The gyros at Laziza are a little different from the norm, in that they’re rolled like a burrito inside of a very thin pita. Laziza also has options for vegetarians, and the dishes can be made vegan by request.
Khatib is thankful for how his restaurant has grown in the six years it’s been open.
“I’m proud that we’re still open … a lot of restaurants, after the first year, they close down, so we’ve been able to keep it going,” he said. “I’m proud that I’m able to provide jobs for my employees; I’ve got seven or eight employees, eight people that I employ pretty much full time, so I’m proud that I’m able to do that for them. … They’re very hard workers.

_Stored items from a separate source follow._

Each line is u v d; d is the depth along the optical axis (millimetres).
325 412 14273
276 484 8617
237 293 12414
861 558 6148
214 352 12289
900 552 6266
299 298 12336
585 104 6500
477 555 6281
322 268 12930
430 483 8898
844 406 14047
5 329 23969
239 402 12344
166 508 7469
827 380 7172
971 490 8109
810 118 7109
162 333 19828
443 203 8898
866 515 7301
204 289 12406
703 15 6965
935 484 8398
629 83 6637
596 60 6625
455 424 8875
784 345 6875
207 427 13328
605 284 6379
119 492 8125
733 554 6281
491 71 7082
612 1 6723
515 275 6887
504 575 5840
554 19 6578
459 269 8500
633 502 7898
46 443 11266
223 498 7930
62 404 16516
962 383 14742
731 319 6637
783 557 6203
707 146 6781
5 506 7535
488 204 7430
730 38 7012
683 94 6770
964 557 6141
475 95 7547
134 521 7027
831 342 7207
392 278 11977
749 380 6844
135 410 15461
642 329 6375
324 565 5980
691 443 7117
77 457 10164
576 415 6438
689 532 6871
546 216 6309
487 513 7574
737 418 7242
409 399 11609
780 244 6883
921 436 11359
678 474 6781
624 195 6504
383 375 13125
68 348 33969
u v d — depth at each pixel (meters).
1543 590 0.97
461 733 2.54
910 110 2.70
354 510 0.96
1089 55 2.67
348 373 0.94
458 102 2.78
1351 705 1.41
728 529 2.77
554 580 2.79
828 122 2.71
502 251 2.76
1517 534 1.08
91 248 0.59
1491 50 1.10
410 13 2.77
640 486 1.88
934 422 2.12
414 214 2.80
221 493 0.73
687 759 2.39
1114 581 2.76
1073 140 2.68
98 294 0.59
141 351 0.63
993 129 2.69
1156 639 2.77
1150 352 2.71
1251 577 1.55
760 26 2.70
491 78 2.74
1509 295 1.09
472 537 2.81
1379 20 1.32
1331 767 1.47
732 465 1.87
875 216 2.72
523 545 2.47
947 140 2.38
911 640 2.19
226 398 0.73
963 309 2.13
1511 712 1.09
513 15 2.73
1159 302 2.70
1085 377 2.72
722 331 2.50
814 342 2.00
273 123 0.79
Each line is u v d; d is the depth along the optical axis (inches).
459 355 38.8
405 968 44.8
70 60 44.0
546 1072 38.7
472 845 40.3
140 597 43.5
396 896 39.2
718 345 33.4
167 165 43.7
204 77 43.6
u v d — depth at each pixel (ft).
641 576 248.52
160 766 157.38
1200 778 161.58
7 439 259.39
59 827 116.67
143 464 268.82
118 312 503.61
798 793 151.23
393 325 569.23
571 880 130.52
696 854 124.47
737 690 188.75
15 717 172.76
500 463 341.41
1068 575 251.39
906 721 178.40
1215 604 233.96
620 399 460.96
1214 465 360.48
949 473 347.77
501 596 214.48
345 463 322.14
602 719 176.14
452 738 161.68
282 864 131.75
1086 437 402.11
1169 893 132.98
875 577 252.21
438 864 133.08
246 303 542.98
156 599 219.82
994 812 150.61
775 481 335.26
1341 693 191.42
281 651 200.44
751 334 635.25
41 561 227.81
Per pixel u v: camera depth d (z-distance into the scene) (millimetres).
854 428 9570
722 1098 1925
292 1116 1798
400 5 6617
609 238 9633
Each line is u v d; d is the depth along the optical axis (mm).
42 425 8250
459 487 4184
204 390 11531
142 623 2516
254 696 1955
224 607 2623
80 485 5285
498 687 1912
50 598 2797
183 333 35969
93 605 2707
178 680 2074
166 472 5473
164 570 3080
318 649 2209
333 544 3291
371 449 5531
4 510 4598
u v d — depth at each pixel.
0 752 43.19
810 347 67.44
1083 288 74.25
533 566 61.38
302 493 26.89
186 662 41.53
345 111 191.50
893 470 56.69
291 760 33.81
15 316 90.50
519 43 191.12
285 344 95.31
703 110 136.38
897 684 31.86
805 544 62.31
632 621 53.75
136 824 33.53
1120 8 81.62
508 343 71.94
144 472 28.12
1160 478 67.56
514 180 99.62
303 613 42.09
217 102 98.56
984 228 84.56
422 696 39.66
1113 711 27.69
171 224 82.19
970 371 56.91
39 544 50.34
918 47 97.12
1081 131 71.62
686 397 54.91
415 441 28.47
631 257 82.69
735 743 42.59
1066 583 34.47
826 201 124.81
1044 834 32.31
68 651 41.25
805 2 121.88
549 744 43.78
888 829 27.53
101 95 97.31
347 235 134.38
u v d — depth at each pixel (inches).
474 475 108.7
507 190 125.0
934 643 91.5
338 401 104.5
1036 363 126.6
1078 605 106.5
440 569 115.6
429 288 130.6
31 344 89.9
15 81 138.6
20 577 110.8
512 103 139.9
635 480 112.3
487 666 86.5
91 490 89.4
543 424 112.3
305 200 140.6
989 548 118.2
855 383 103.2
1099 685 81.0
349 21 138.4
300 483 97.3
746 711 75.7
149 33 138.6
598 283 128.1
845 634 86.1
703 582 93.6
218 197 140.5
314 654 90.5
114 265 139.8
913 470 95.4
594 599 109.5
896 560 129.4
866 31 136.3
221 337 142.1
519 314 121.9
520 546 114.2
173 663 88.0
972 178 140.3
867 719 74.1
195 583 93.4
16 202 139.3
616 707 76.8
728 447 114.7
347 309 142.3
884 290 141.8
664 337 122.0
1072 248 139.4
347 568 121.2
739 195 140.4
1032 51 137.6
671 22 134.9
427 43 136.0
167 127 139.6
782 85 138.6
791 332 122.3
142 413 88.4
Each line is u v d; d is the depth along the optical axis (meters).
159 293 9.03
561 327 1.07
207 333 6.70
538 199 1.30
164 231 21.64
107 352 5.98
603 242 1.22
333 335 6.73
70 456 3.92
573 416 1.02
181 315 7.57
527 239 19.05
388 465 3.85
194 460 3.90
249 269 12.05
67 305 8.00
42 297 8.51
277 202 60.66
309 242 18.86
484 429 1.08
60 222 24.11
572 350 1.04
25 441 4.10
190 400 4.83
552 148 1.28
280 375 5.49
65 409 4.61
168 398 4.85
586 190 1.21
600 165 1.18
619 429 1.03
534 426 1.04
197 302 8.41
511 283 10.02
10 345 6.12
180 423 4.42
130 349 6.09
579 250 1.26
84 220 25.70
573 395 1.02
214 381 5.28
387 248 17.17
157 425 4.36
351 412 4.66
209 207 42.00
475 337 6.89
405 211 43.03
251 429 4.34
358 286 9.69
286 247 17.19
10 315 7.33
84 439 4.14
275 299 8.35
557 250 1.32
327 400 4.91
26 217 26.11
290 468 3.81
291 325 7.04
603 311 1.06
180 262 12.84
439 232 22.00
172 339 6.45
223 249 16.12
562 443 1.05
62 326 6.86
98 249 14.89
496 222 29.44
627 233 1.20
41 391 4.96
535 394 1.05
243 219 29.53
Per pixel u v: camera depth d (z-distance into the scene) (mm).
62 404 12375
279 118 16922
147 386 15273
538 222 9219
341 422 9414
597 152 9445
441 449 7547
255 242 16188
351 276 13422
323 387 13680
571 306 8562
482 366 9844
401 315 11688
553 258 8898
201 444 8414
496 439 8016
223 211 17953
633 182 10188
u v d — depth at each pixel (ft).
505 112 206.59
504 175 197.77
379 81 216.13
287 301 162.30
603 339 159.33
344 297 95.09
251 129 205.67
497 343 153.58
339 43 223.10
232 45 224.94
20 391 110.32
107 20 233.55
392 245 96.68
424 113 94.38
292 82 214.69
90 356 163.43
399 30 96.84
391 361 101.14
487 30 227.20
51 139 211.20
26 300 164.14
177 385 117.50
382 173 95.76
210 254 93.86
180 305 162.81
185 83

And I’m happy that I can provide a quick lunch. That’s another thing, our lunches are generally busier than our dinner, but we’re able to get people in and out really fast here, considering they’re getting fresh food.”
Speaking of fresh, Laziza is sporting a new look inside, after renovations were done in May. The location boasts new countertops, new signs on the walls, fresh paint and wall paper, and a new chair rail on the wall. The tile in the back of the restaurant also was redone.
The restaurant offers catering, with a recently redone catering menu. Laziza often caters to offices and private events, and some small weddings. The events catered average about 30 to 40 people — sometimes more, sometimes less. Catering runs about $5.50 to $10 a person, depending on what’s ordered. The catering menu, along with the regular menu, are available online at lazizagrill.com.
Laziza already has a loyal fan base, but Khatib hopes to get more customers on that list.
“I just want people to see us, to find us, come eat, try it,” he said. “Once they try it, they’ll get hooked.”